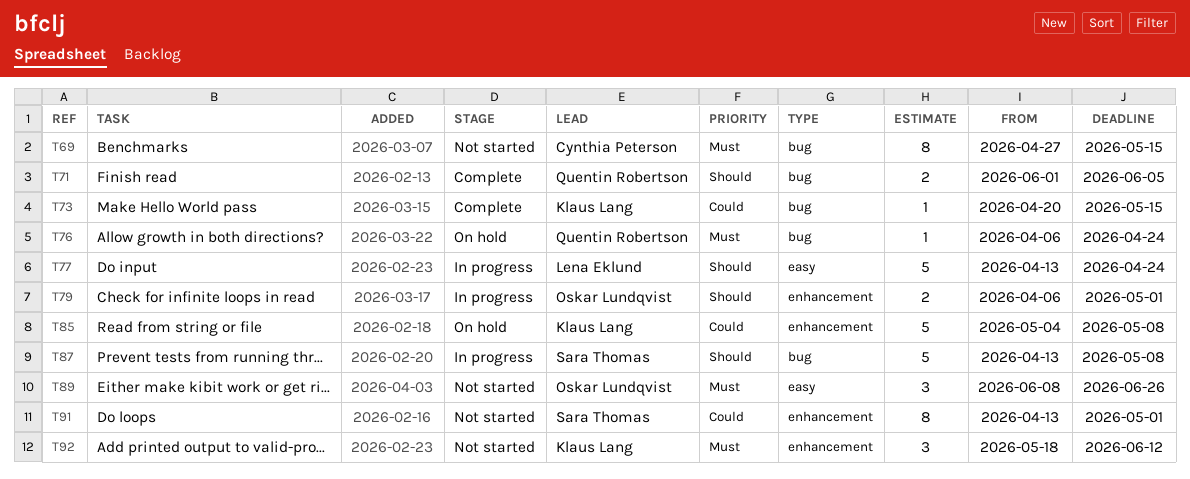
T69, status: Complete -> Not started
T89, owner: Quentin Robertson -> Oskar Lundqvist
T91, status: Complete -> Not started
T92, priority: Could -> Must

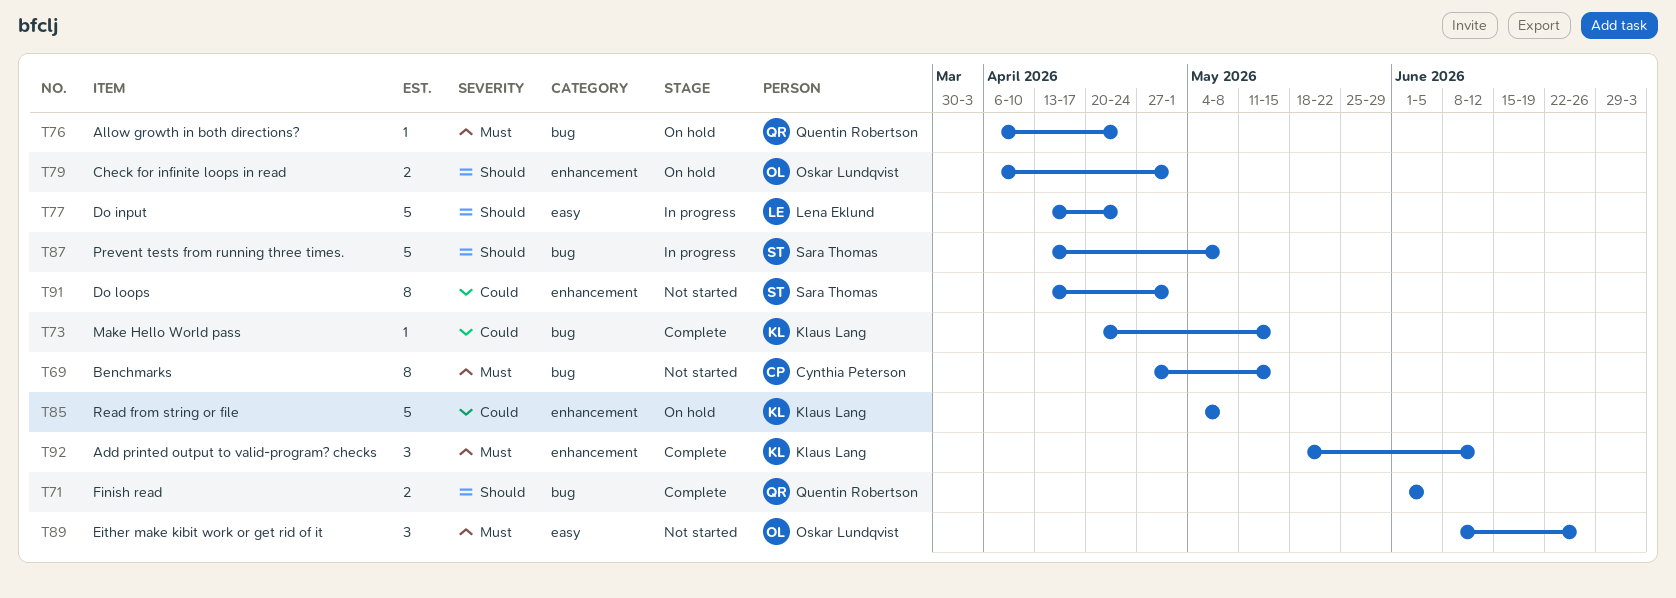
T79, status: In progress -> On hold
T92, status: Not started -> Complete

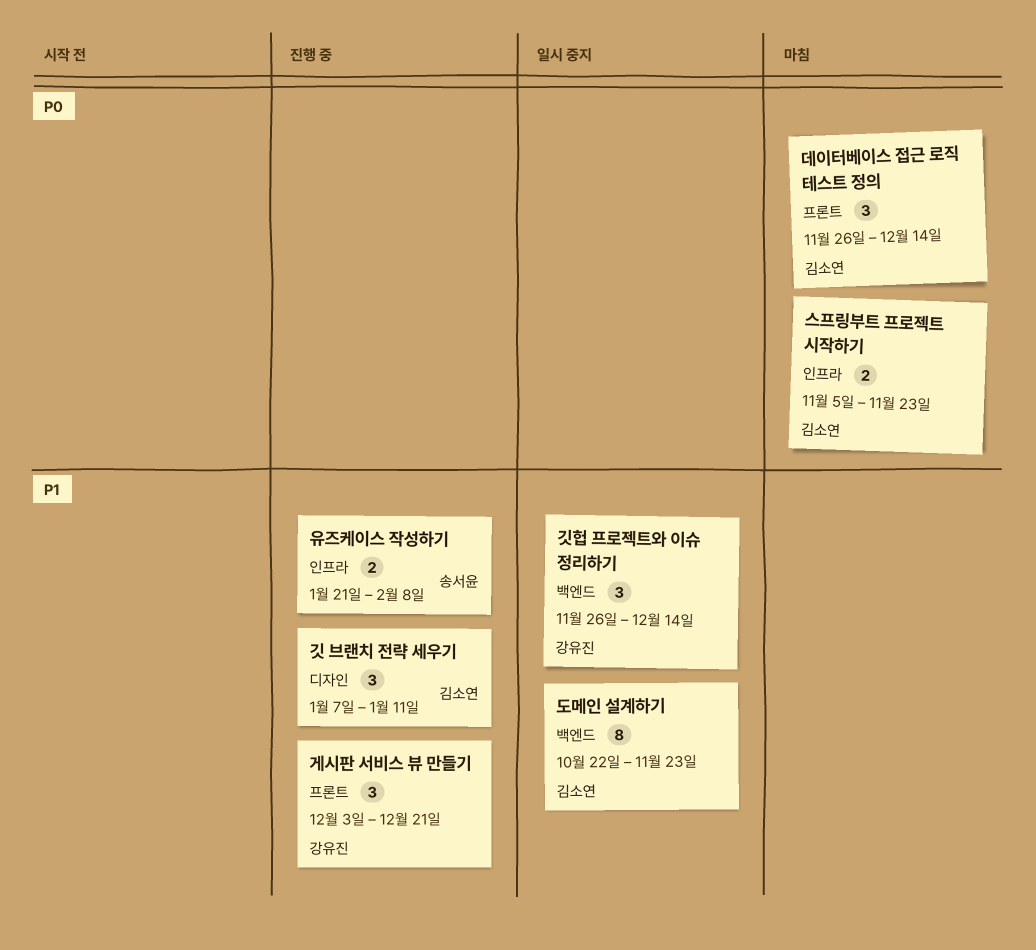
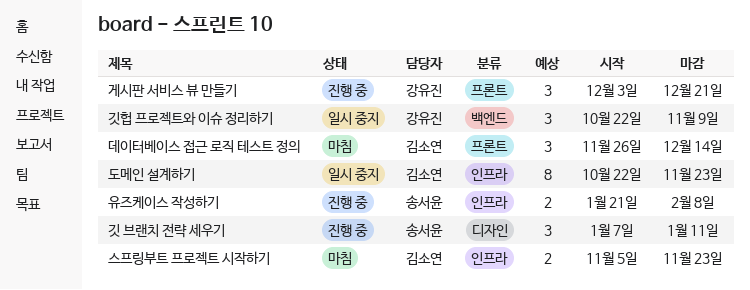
깃 브랜치 전략 세우기, owner: 김소연 -> 송서윤
깃헙 프로젝트와 이슈 정리하기, start: Nov 26 -> Oct 22
깃헙 프로젝트와 이슈 정리하기, due: Dec 14 -> Nov 9
도메인 설계하기, label: 백엔드 -> 인프라

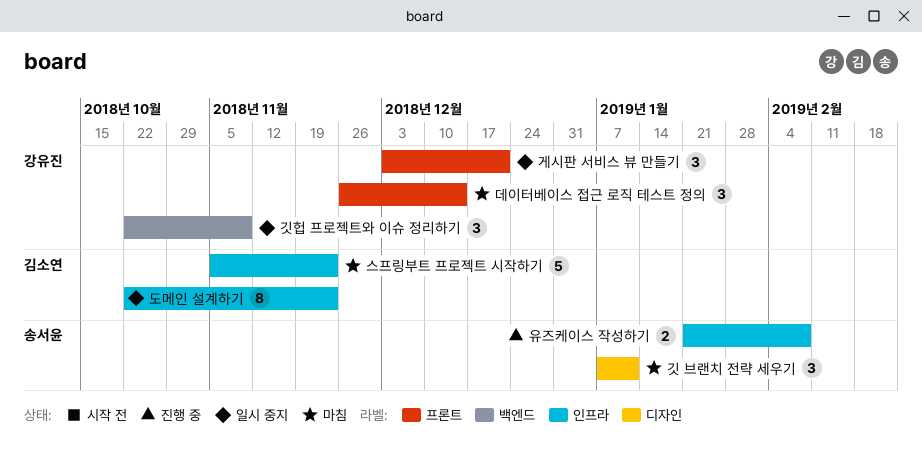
게시판 서비스 뷰 만들기, status: 진행 중 -> 일시 중지
깃 브랜치 전략 세우기, status: 진행 중 -> 마침
데이터베이스 접근 로직 테스트 정의, owner: 김소연 -> 강유진
스프링부트 프로젝트 시작하기, estimate: 2 -> 5

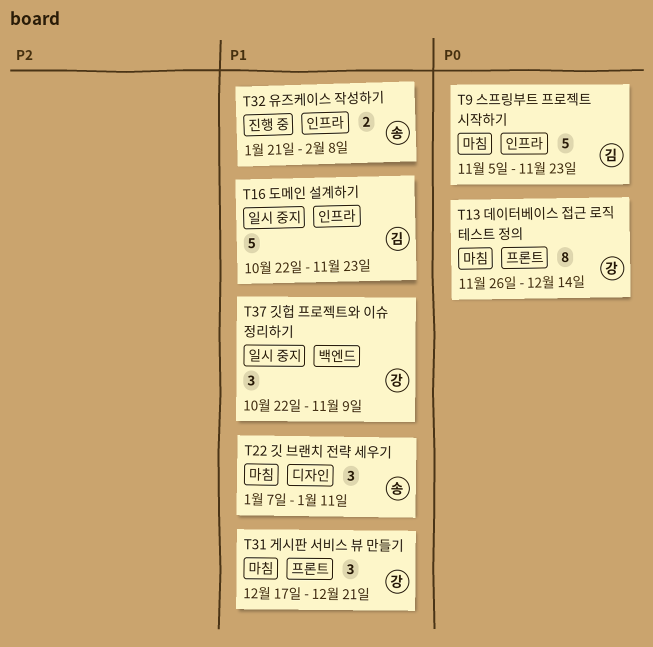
게시판 서비스 뷰 만들기, status: 일시 중지 -> 마침
게시판 서비스 뷰 만들기, start: Dec 3 -> Dec 17
데이터베이스 접근 로직 테스트 정의, estimate: 3 -> 8
도메인 설계하기, estimate: 8 -> 5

──────────

INSTRUCTIONS TO FOLLOW: Repeat only the tail of the entries, exactly: the line containing "게시판 서비스 뷰 만들기, start: Dec 3 -> Dec 17" and every line after it, to the end.

ANSWER FOR THE TASK:
게시판 서비스 뷰 만들기, start: Dec 3 -> Dec 17
데이터베이스 접근 로직 테스트 정의, estimate: 3 -> 8
도메인 설계하기, estimate: 8 -> 5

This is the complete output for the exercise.